Boyd reminds sponsors that open MEPs do not absolve them completely of fiduciary responsibilities. “One of the myths about open MEPs is that you can shift all of your fiduciary liability to the plan provider,” Boyd says. “But it’s really a shared fiduciary liability. Employers are still going to be responsible for getting the right payroll information to the sponsor and for handling distributions, loans and hardship withdrawals.”

This is why MassMutual recommends sponsors entering an open MEP hire an experienced third-party administrator to handle 3(16) responsibilities, Boyd says.

In addition, MassMutual says in its white paper, “Open MEPs are likely to come in many ‘models,’ as plan providers create their own version of a multiple employer plan. Pricing will depend on the size of the plan, its design and the level of services provided.”

Further, since open MEPs will join together dozens of businesses from disparate industries, they could end up being complicated to manage and instead of lowering plan administration costs, they could increase them, Boyd says. One estimate says they will increase costs by four basis points, she notes.

MassMutual warns that the details of how open MEPs will work has yet to be determined: “Proponents sometimes describe Open MEPs as an easy-to-use, low-cost, turnkey solution for smaller employers who have been traditionally underserved by the retirement plan market. In our view, it is too soon to gauge how well open MEPs will deliver on all aspects of this promise.

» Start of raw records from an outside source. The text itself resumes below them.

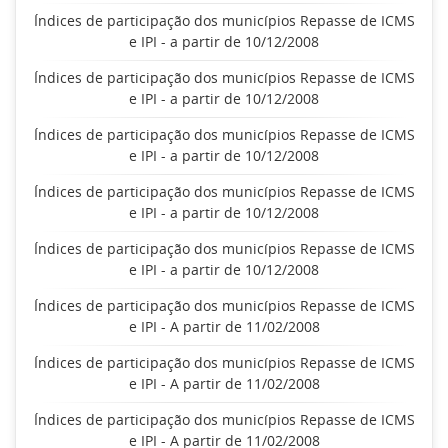
Índices de participação dos municípios Repasse de ICMS
e IPI - a partir de 10/12/2008
Índices de participação dos municípios Repasse de ICMS
e IPI - a partir de 10/12/2008
Índices de participação dos municípios Repasse de ICMS
e IPI - a partir de 10/12/2008
Índices de participação dos municípios Repasse de ICMS
e IPI - a partir de 10/12/2008
Índices de participação dos municípios Repasse de ICMS
e IPI - a partir de 10/12/2008
Índices de participação dos municípios Repasse de ICMS
e IPI - A partir de 11/02/2008
Índices de participação dos municípios Repasse de ICMS
e IPI - A partir de 11/02/2008
Índices de participação dos municípios Repasse de ICMS
e IPI - A partir de 11/02/2008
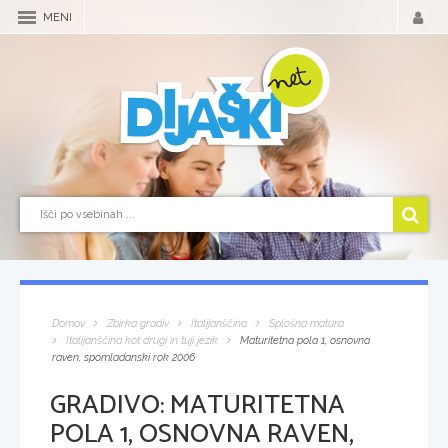
MENI
Domov
Zbirka gradiv
Italijanščina
Splošna matura
Italijanščina kot drugi in tuji jezik
Maturitetna pola 1, osnovna
raven, spomladanski rok 2006
GRADIVO:
MATURITETNA
POLA 1, OSNOVNA RAVEN,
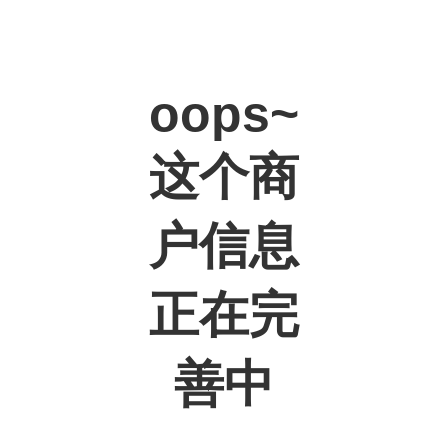
oops~
这个商
户信息
正在完
善中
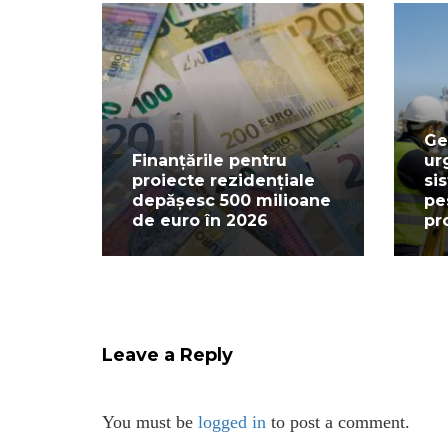
Ge
Finanțările pentru
ur
proiecte rezidențiale
si
depășesc 500 milioane
pe
de euro în 2026
pr
Leave a Reply
You must be
logged in
to post a comment.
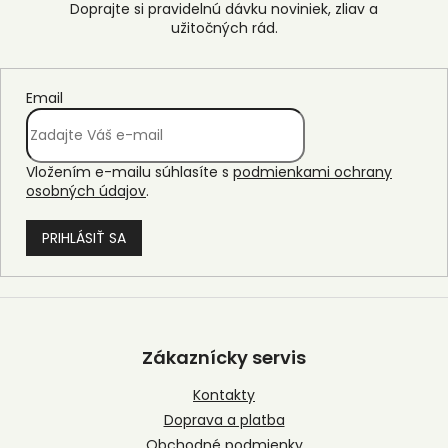
Email
Vložením e-mailu súhlasíte s
podmienkami ochrany
osobných údajov
.
PRIHLÁSIŤ SA
Z
á
p
Zákaznícky servis
ä
t
Kontakty
i
Doprava a platba
e
Obchodné podmienky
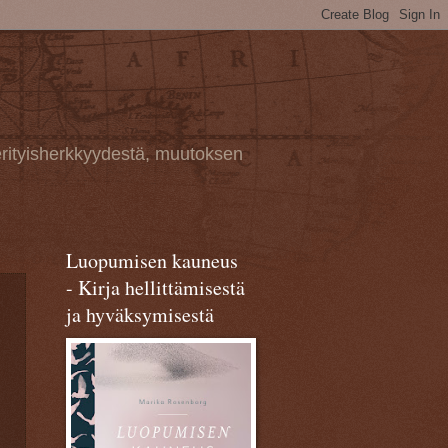
erityisherkkyydestä, muutoksen
Luopumisen kauneus
- Kirja hellittämisestä
ja hyväksymisestä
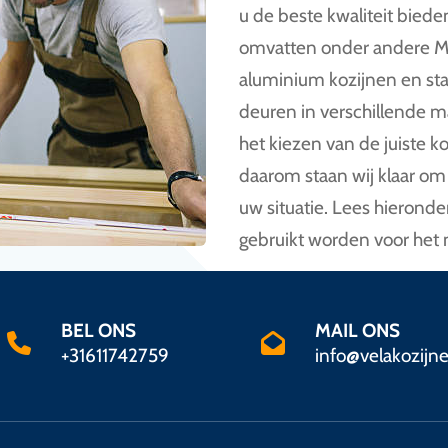
u de beste kwaliteit bied
omvatten onder andere Mer
aluminium kozijnen en st
deuren in verschillende m
het kiezen van de juiste k
daarom staan wij klaar om
uw situatie. Lees hieronde
gebruikt worden voor het
BEL ONS
MAIL ONS
+31611742759
info@velakozijne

“For starters, until the SECURE Act is signed into law, the DOL [Department of Labor] issues regulations and guidance, and retirement plan providers begin creating their own open MEP models, there is no way to know the specifics of how open MEPs will operate, the degree to which they will actually offer fiduciary and administrative relief, and whether they will provide the cost savings that some are suggesting they will,” MassMutual continues.

Indeed, Tom Reese, an investment adviser with Conrad Siegel, says the SECURE Act does not make it clear as to how much fiduciary responsibility will shift to a third party.